Losing that in the technical preview of Windows 10 feels like having my fingertips filed off.

I swipe to get the app commands in the Photos app — and nothing happens. I have to open the charms, which are on a tiny, mouse-sized menu I can hardly touch accurately, and I have to select the App Commands charm — and only then do I get the finger-sized commands that are going to be as awkward for mouse users to use as the mouse-first tiny charm menu is for my finger.

One of those commands makes the app full screen, which strips off the (ugly) title bar that otherwise wastes the quarter inch of the app window, but not the taskbar, which wastes the bottom half inch. But if I Alt-Tab to another window and back, the app is no longer full screen. I can't drag it outside the desktop where I want it, still less drag another window out there to sit alongside it. I can only pretend it's a desktop app it was never designed to be.

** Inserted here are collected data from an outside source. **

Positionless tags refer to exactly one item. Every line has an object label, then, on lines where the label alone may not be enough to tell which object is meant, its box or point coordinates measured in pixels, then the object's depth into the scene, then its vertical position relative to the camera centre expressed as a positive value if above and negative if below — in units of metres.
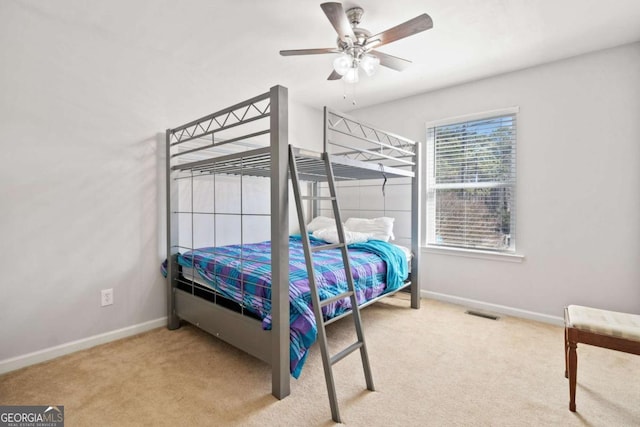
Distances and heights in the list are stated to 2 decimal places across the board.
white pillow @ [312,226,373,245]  3.19 -0.32
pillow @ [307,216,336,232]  3.80 -0.21
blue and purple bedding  1.81 -0.52
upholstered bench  1.55 -0.67
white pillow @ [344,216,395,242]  3.45 -0.24
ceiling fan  1.82 +1.13
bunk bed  1.77 -0.36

I can't use IE with my fingers at all; I can’t swipe to go back a page, I can't swipe to open a new tab and I can't swipe to share a link to Twitter or Facebook or send it to OneNote.

I can't even drag a window into the right place with my finger unless I want it to snap to half the desktop because there's no easy finger resizing any more.

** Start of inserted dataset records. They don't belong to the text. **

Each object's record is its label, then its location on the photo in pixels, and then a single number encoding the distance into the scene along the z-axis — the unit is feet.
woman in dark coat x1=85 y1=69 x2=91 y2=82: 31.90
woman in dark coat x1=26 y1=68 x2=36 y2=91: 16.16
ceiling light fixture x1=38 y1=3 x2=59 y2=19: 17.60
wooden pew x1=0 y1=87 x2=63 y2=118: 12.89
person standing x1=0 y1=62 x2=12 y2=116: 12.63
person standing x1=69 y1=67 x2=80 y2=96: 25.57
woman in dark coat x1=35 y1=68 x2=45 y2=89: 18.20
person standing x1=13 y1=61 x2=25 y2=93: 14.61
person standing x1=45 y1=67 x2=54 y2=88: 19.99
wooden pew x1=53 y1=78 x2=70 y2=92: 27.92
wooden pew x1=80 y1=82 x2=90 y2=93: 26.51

On Windows 10, I have to put my finger away and do everything with the trackpad because I have to be precise again.

three windows 8.1

This is how many tweets I can have in a Tweetium window next to my desktop on Windows 8.1

three windows 10

On Windows 10, that Tweetium window loses space at the top to the title bar and at the bottom to the taskbar; arranging all three windows took much longer and I see fewer tweets even allowing for the difference between the Surface Pro 2 and Surface Pro 3 screens.

This isn’t hybrid Windows. This is Windows nailed back onto the desktop as if we'd never had Windows 8 and Windows 8.1. This is treating the design language formerly known as Metro like a browser window, surrounding it with furniture that doesn't fit in with the design style of the app itself in a way that's far less successful than the 'dense Metro' style of Office 2013, where the ribbon and menus and touch commands give you a real continuum of behaviour. If I can use touch to do something as fiddly as auto fill in Excel with my fingertip, elegantly and accurately, why can’t Store apps get the same elegance?

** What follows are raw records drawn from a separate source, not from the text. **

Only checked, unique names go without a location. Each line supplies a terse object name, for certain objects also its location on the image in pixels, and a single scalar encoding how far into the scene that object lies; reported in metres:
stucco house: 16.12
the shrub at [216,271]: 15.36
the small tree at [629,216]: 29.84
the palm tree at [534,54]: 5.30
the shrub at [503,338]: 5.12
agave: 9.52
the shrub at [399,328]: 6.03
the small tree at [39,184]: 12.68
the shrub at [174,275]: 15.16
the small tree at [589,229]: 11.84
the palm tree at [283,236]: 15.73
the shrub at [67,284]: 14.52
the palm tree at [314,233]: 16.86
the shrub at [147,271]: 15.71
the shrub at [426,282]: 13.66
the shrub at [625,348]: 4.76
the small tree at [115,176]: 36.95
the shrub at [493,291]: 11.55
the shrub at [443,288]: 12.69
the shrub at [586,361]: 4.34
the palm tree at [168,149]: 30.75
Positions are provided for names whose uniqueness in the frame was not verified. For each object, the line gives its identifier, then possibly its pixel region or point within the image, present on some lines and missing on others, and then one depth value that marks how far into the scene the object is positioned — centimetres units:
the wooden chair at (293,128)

Why can't I choose to have modern apps on the desktop or off them, in the same way I can choose to have a Start menu or a Start screen? Why can't I have something that uses all the power of a two-in-one device, instead of assuming it's two things just nailed together that I swap between? Treating the touch screen as nothing but a giant mouse is saying that Tim Cook was right when he said Surface was a flying, floating car or a toaster-fridge. Backing away from the advances of Windows 8.1 would be the real compromise.

So far, we’ve only seen the desktop experience in Windows 10, and that's optimised for mouse and keyboard users. The approach for hybrid devices isn't in this build and isn't even ready to demo, so all we've seen is a video. I'm certainly not going to judge Windows 10 on that. This feels like a desktop version of Windows because it's only showing off the desktop features.

But I'm also not going to use Windows 10 on my Surface Pro 3, my main PC, yet — much as I would love the new home view in Explorer and the multiple desktops. Because I don't want to lose the fluid, flexible productivity I get with having both touch and keyboard, both modern apps and desktop side by side, not duct-taped together.

I want having two modes of interaction (or three or four if you count keyboard and add voice) to give me more options than just having one.

I want an elegant solution that's truly hybrid, and I know Microsoft should know how to deliver that. After all, that's why I'm using a Surface in the first place.